Students are directed to go online for schoolwork, and corporations are reaping the benefits by subjecting these students to targeted marketing.
The National Education Policy Center’s (NEPC) 18th Annual Report on Schoolhouse Commercialism Trends, “Learning to be Watched: Surveillance Culture at School,” examines how “the policies that enable and encourage these practices connect today’s children and adolescents to monitoring and to marketers.”
Students who are continually instructed to go online are being shown by schools that it is normal to be under constant surveillance from these enterprises.
“Parents are very concerned about how their children’s personal data is being outsourced to ed tech companies, who are using the data for commercial purposes and tracking them online,” said Leonie Haimson, co-chair of the Parent Coalition for Student Privacy.
For example, Google and Facebook are widely used by schools and both “spend millions of dollars to influence lawmaking and keep regulation at bay,” said the report.
As schools partner with enterprises for free technology, educational materials, or funding, the enterprises collect data from students’ online activity.
“No teacher should sign up for any data-mining product until and unless it’s been carefully vetted for its privacy and security standards, and parents closely consulted about the potential risks as well as benefits for its use,” said Haimson.
Digital technology in education continues to grow. The Education Technology Industry Network of the Software & Industry Information Association reported the PreK-12 nonhardware education technology market is more than $8 billion.
Yet the Department of Education “encourages the use of massive data sets to facilitate technological innovation that promises to improve ‘deeper learning,’ assessment, and support systems,” the report said.
However, schools are unaware of how these data sets could be used in the future, or how enterprises are using this information to target their ads.
“Student data is also being used to produce predictive algorithms that could hamper their future success,” said Haimson. “There needs to be far stronger legal protections at every level: school, district, state, and Federal.”
Big data practices pose threats to students’ physical and psychological well-being, according to the report. An increase of food-focused ads can negatively affect their physical well-being, while other ads can lead to “heightened insecurity….displacement of values…and distorted gender socialization.”

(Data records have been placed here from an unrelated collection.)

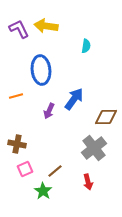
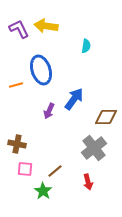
blue ellipse: rotated 12 degrees counterclockwise
orange line: moved 11 px up
pink square: rotated 28 degrees clockwise
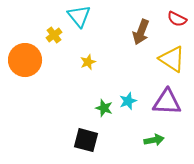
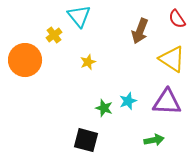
red semicircle: rotated 30 degrees clockwise
brown arrow: moved 1 px left, 1 px up
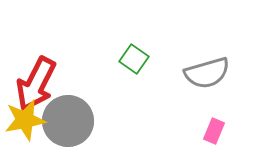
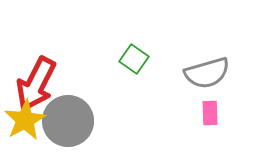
yellow star: rotated 18 degrees counterclockwise
pink rectangle: moved 4 px left, 18 px up; rotated 25 degrees counterclockwise
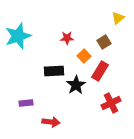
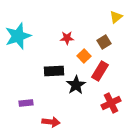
yellow triangle: moved 2 px left, 1 px up
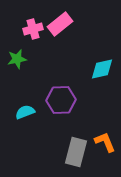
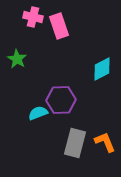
pink rectangle: moved 1 px left, 2 px down; rotated 70 degrees counterclockwise
pink cross: moved 12 px up; rotated 30 degrees clockwise
green star: rotated 30 degrees counterclockwise
cyan diamond: rotated 15 degrees counterclockwise
cyan semicircle: moved 13 px right, 1 px down
gray rectangle: moved 1 px left, 9 px up
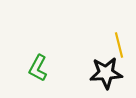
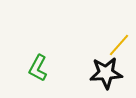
yellow line: rotated 55 degrees clockwise
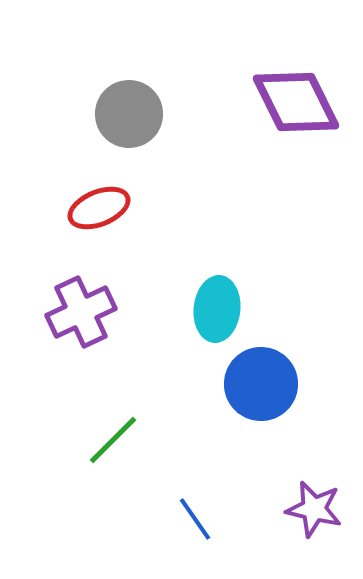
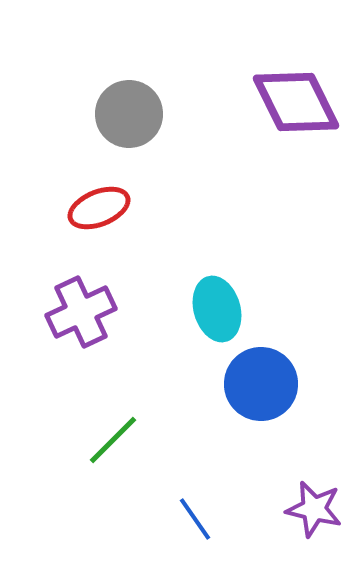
cyan ellipse: rotated 22 degrees counterclockwise
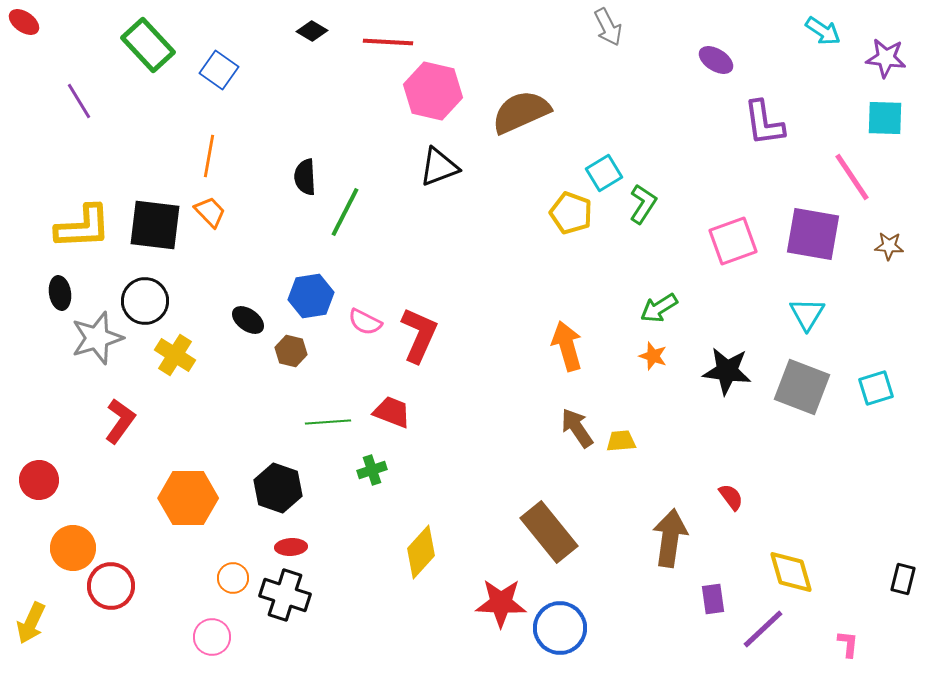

While the report acknowledges education will continue to use technology, it offers the following recommendations:
- Policymakers should enact enforceable legislation rather than rely on industry self-regulation to protect student privacy.
- Policies need to protect the privacy of educational records and student data.
- Policymakers should try to eliminate incentives that encourage parents, teachers, and administrations to sacrifice student privacy in an effort for increased finance support.
- Review contracts with educational technology providers to check if the contract enables monitoring of students for commercial gain.